Алексей Хапров - Аномалия души
— А чего же ты от них так драпал? Только честно.
— Честно? А как бы я им объяснил, откуда у меня чужое ружьё? Со своей-то репутацией!
— Да, репутация — дрянь, — усмехнулся следователь.
— Вот поэтому и решил бежать. Но не удалось.
— Да, не удалось, — вздохнул майор, поднялся с места и, засунув руки в карманы, стал задумчиво прохаживаться по комнате. Яшка напряжённо следил за ним. Проделав два рейса из угла в угол, Ланько снова уселся за стол.
— Не получается, — вытаращившись на подследственного, заметил он.
— Почему не получается? — обиженно возразил тот.
— Алиби неправдоподобное. Интересное, но неправдоподобное.
— Почему неправдоподобное?
— А потому, что ты его не доказал. Если ты Гоманчиху не убивал, зачем ты тогда крутился у её дома?
— Да не крутился я у её дома. Я к её дому и близко не подходил.
— Ой ли! — иронично воскликнул Ланько и снова продемонстрировал зачитанные ранее протоколы.
— Тьфу ты! — сплюнул Яшка. — Ох уж мне эти бабы! Начальник, давай я тебе всё про вчера расскажу. Всё как есть. Там всё совсем не так было.
— Окажи такую милость! Аудитория у твоих дражайших ног! — продолжал веселиться майор.

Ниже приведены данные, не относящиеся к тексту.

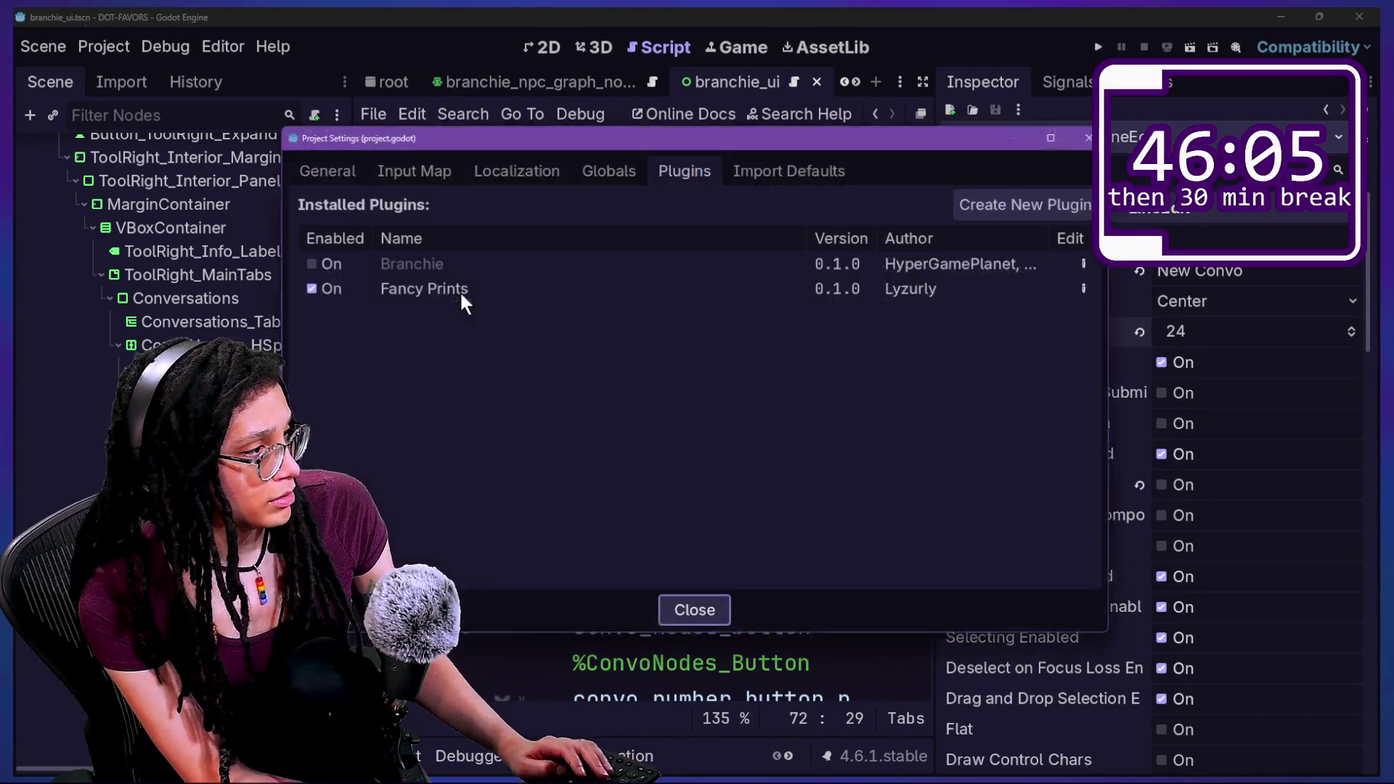
pyautogui.click(298, 262)
pyautogui.press('Escape')
pyautogui.press('ctrl+shift+F11')
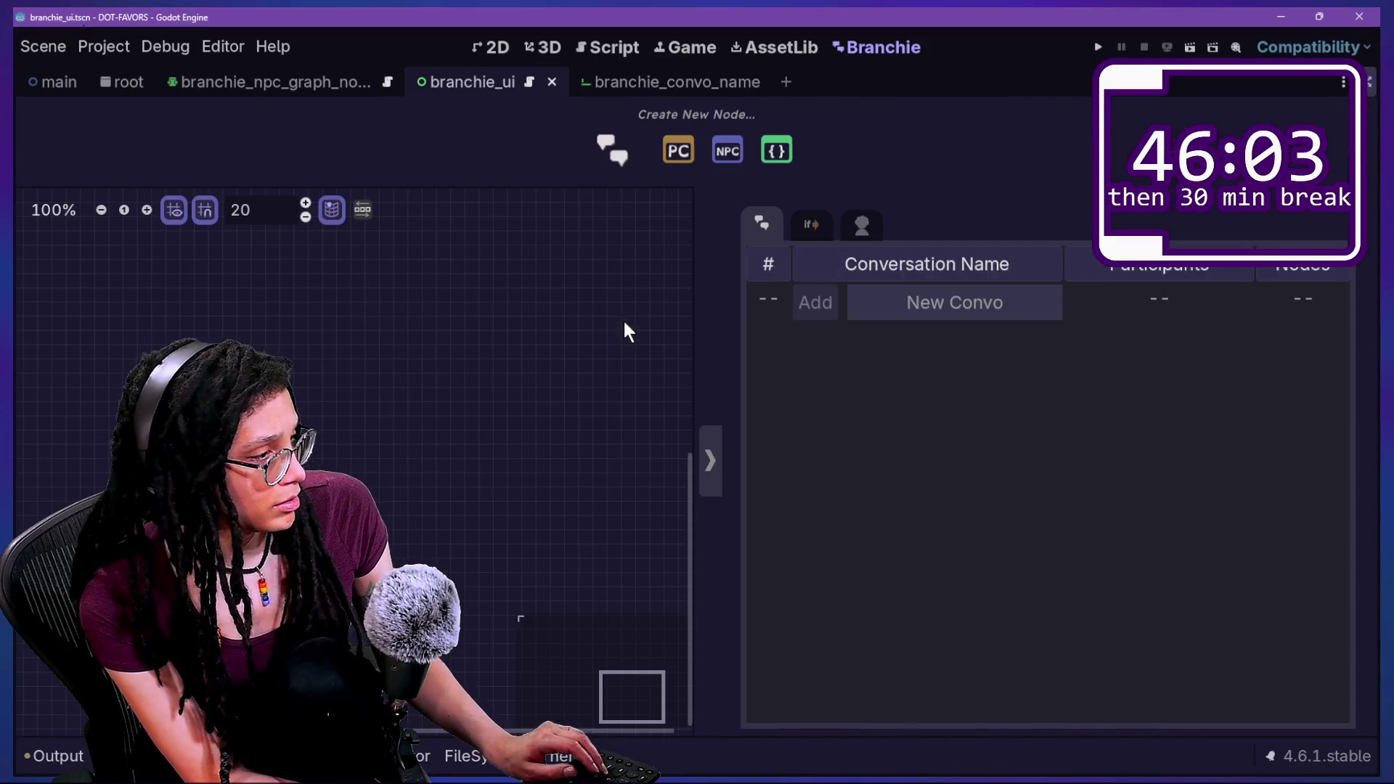
# Type the test name 'The meeting at the palac', cut off at 24 characters, then widen the graph canvas.
pyautogui.write('wefwefwefwfwefwefwe')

Но Яшке было не до веселья. Он насупился, озабоченно нахмурил лоб и опустил глаза.
— Ну, был я вчера на Транспортной улице. Был, — как бы нехотя пробурчал он. — Но я ни за кем не следил и никого не преследовал. Там вот как всё было. Мы с Митькой Панкратовым бухать собирались. У них на базе зарплату вчера выдавали, так что, как говорится, сам Бог велел. Договорились встретиться после работы. Ну, а его, видать, жена прямо на проходной в оборот взяла. Она частенько таким образом в получку промышляет, чтобы деньги у Митьки забрать. Ждал я его, ждал. Уже смеркаться начало, а его всё нет и нет. Плюнул я, в конце концов, и пошёл к Маньке, чтобы вечер зря не пропадал. Ну, а она была чего-то не в духах: «Мне некогда, мне некогда…». Тут душа горит, а ей некогда. Слово за слово — повздорили. Отдала она мне, значит, косу, которую летом для хозяйства брала, и прогнала. Я был злой, как чёрт. Ну а я когда не в духе, ко мне лучше не подходи. Начальник, ты же знаешь. А тут ещё эта коса в руках. Дай, думаю, лучше окольным путём домой пойду, чтобы никто не встретился. Заодно и остыну, чтобы мать под горячую руку не попала. Ну, а путь этот через Транспортную улицу лежит. Иду я, значит, по ней так неторопливо, воздухом дышу, стараюсь думать о приятном. Вдруг гляжу — этот тип из калитки выходит.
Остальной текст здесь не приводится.